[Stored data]
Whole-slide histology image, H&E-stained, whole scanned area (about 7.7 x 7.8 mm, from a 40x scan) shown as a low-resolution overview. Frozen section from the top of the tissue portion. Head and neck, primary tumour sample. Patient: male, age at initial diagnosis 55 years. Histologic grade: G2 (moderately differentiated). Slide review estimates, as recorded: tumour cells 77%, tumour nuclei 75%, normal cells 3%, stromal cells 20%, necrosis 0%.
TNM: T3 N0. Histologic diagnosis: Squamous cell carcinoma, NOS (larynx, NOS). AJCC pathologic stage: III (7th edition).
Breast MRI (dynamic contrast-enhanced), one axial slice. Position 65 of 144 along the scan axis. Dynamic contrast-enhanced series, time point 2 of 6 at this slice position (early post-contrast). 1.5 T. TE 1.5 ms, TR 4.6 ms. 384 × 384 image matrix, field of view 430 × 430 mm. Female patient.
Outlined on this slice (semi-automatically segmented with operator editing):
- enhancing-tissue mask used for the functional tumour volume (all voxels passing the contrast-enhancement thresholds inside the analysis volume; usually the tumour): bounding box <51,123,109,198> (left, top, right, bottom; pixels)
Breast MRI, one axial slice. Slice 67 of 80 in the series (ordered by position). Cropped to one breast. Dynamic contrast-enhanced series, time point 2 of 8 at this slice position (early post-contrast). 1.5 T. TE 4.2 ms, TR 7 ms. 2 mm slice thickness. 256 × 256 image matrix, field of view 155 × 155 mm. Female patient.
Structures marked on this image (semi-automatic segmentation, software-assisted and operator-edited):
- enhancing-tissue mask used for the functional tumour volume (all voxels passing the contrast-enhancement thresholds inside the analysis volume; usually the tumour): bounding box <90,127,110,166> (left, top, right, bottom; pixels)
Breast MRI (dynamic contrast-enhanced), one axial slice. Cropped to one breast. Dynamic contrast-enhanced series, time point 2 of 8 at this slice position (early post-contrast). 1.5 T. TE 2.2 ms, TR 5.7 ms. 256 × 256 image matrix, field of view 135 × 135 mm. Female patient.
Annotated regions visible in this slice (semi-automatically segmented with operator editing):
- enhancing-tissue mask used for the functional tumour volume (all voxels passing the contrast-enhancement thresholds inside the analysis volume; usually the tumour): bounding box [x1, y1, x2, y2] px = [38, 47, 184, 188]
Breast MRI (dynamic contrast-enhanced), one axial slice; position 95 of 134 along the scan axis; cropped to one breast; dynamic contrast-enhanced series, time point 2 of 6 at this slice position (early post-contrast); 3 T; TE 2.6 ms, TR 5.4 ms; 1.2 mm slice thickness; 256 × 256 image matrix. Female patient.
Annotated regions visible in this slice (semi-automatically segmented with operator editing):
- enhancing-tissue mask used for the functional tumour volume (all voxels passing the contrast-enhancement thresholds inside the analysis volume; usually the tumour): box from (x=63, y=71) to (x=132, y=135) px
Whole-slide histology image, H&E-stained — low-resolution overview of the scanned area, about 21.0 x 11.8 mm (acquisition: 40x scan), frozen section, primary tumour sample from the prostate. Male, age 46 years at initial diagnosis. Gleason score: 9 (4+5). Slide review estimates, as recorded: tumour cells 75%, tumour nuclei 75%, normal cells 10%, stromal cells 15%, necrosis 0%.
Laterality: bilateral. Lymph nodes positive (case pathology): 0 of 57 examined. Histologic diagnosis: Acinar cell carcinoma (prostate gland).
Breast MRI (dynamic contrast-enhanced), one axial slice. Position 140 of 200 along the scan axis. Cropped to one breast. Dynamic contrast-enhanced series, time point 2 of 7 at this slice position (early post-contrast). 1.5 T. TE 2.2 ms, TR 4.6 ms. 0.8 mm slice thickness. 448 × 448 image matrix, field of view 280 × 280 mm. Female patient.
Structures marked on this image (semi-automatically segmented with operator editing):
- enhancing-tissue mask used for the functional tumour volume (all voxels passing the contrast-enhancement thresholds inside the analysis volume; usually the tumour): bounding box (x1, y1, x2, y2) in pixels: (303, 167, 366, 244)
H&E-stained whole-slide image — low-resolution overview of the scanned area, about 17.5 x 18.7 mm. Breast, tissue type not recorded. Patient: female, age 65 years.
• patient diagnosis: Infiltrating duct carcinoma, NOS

WHAT THE TASK ASKS:
The string "tissue" may appear in lines of the entries above. Say how many such lines there are, as a number only.

SOLVED PROBLEM:
7